Nordbahnviertel nebenan
Das entstehende Nordbahnviertel nebenan, könnte den Volkertmarkt in den nächsten Jahren neu beleben.
Journalist bohrte nach
Ein Journalist einer kleinen Grätzelzeitung wollte dennoch über das Projekt berichten. Und siehe da: Weder die zuständige Abteilung MA 18 noch der Bezirk wollten etwas von der Studie wissen. Obwohl sich der Journalist auf das Wiener Auskunftspflichtgesetz berief, blieb ihm eine Einsicht verwehrt. Grünen-Politiker Seitz kritisiert das: „Immerhin wurde die Studie mit Steuergeld gezahlt und mithilfe der Bürger erstellt.“
Der Journalist gab nicht auf, im Oktober 2022 kam die Causa vor das Wiener Verwaltungsgericht, vor dem auch der neue Bezirksvorsteher Alexander Nikolai (SPÖ) Rede und Antwort stehen musste. Mittlerweile gibt es einen Entscheid, der auf 38 Seiten aufschlüsselt, wie sich die Stadt nach Kräften wehrte, die Grätzelstudie zu veröffentlichen. Und noch wichtiger: Das Gericht befand, dass die Studie publik gemacht werden muss.

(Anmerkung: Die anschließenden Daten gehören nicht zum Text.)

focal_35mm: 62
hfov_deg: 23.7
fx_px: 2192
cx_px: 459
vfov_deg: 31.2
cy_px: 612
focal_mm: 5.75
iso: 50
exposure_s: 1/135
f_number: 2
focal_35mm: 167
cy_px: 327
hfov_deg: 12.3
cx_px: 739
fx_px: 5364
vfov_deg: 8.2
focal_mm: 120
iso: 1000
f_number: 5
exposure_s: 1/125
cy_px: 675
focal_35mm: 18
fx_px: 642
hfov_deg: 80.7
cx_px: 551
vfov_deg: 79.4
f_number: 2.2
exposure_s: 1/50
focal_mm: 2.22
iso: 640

Nach einiger Verzögerung ist das passiert: Wie das Supergrätzl aussehen könnte, ist dort auch in Form einer Grafik (siehe oben) detailreich skizziert. Die Kosten belaufen sich laut Studie auf 3,4 bis 4,5 Millionen Euro (berechnet vor der Teuerung). Zur Einordnung: Das ist rund ein Drittel der Kosten, die beim Umbau der Praterstraße anfallen.

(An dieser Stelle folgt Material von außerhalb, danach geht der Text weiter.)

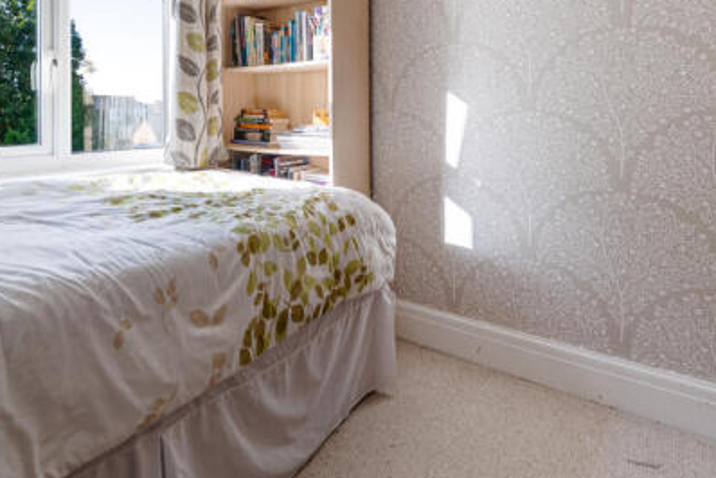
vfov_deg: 53.3
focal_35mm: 23
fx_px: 458
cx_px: 275
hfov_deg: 74.9
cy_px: 136
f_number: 8
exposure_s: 1/320
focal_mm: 14
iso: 320
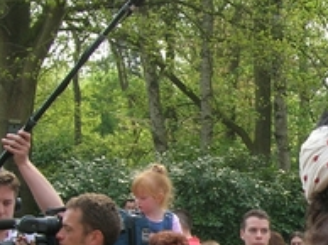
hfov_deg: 14.7
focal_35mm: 130
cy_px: 228
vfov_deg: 11.3
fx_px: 1230
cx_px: 389
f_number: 5.2
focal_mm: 7
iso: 50
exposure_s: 1/70.1
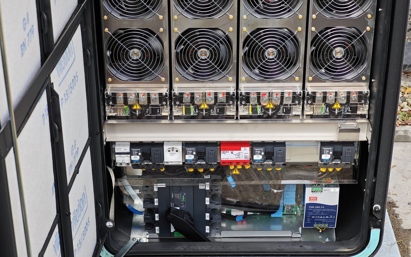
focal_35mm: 80
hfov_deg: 25.8
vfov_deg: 16.3
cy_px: 152
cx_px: 206
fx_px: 896
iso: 50
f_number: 1.8
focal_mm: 12.28
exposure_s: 1/264
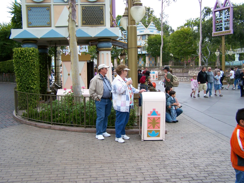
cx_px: 122
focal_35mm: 38
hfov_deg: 49.0
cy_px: 92
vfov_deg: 37.7
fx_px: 268
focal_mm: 6.3
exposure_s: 1/200
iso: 80
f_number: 2.8
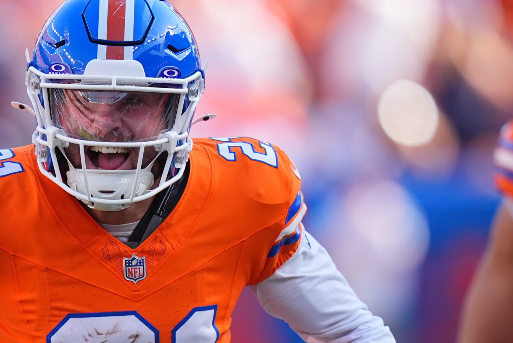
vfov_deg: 1.2
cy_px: 286
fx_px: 16656
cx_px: 44
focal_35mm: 1168
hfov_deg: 1.8
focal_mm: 400
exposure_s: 1/1600
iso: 400
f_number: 3.2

Die Buslinie 5B müsste geringfügig umgeleitet werden, vor allem die Parkplatzsituation würde sich ändern: Rund 200 Plätze würden wegfallen. „Ein Problem für viele“, sagt Seitz – der zugleich eine Lösung sähe: In der Nähe gibt es zwei Garagen mit insgesamt 800 Stellplätzen. „Laut einer Verordnung müssen Bewohner hier einen vergünstigten Platz erhalten“, sagt er.

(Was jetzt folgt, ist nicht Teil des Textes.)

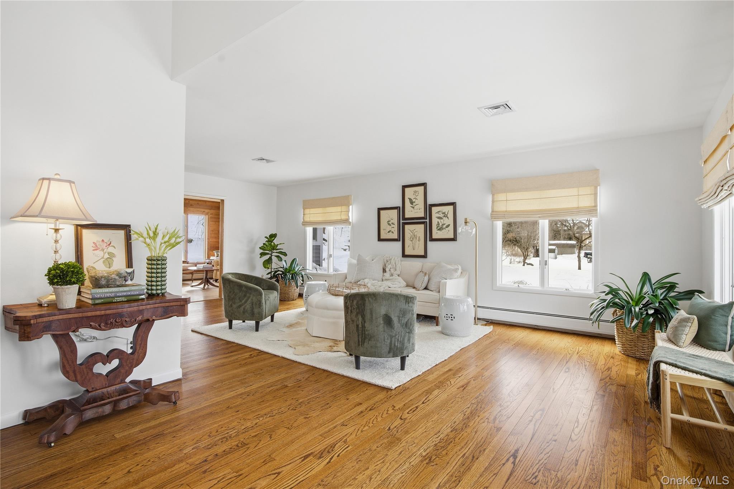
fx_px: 347
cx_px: 367
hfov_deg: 93.3
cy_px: 244
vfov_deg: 70.4
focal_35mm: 17
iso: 100
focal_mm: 17
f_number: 8
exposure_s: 1/50
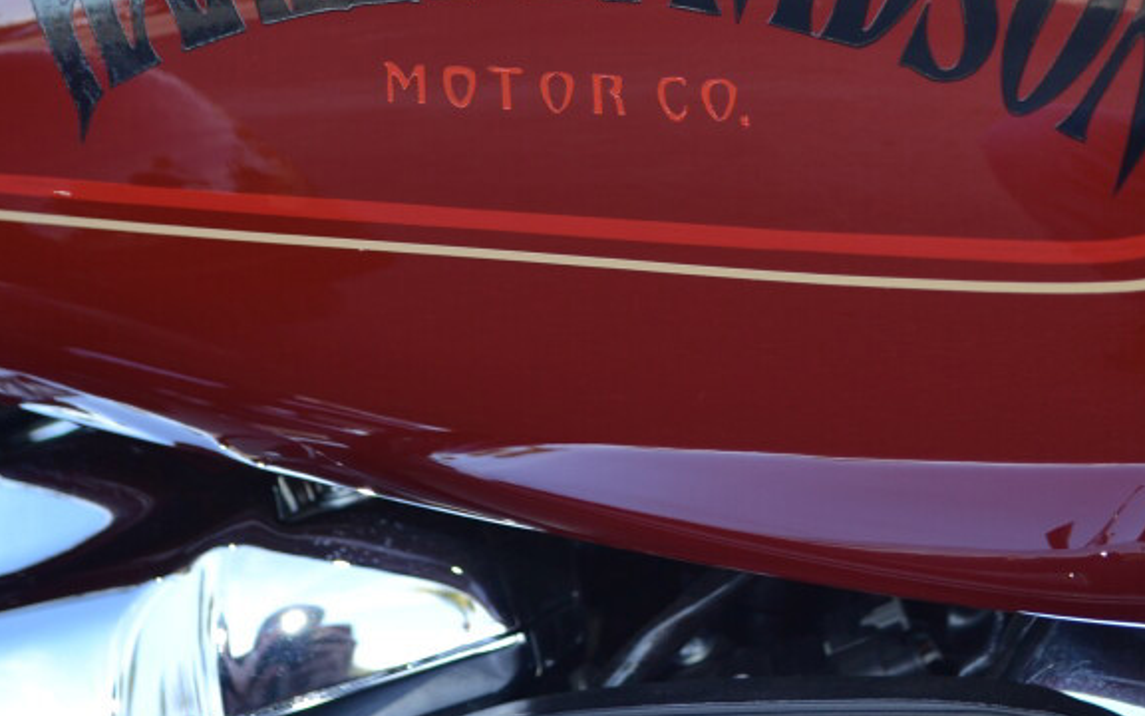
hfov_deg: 17.2
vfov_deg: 10.7
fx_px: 3776
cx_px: 674
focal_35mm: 121
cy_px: -72
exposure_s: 1/80
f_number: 5
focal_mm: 38
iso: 100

Seitz will übrigens, dass alle Bewohner von den Details des Supergrätzls erfahren: Er lädt daher am 16. Mai um 19 Uhr in das Lokal Automat (2., Rueppgasse 19) und will „verblüffende“ Ergebnisse präsentieren.
KURIER-Anfrage zur Studie und zur Zukunft des Grätzels an den Bezirksvorsteher, die zuständige Stadträtin Ulli Sima und den Studienautor blieben unbeantwortet.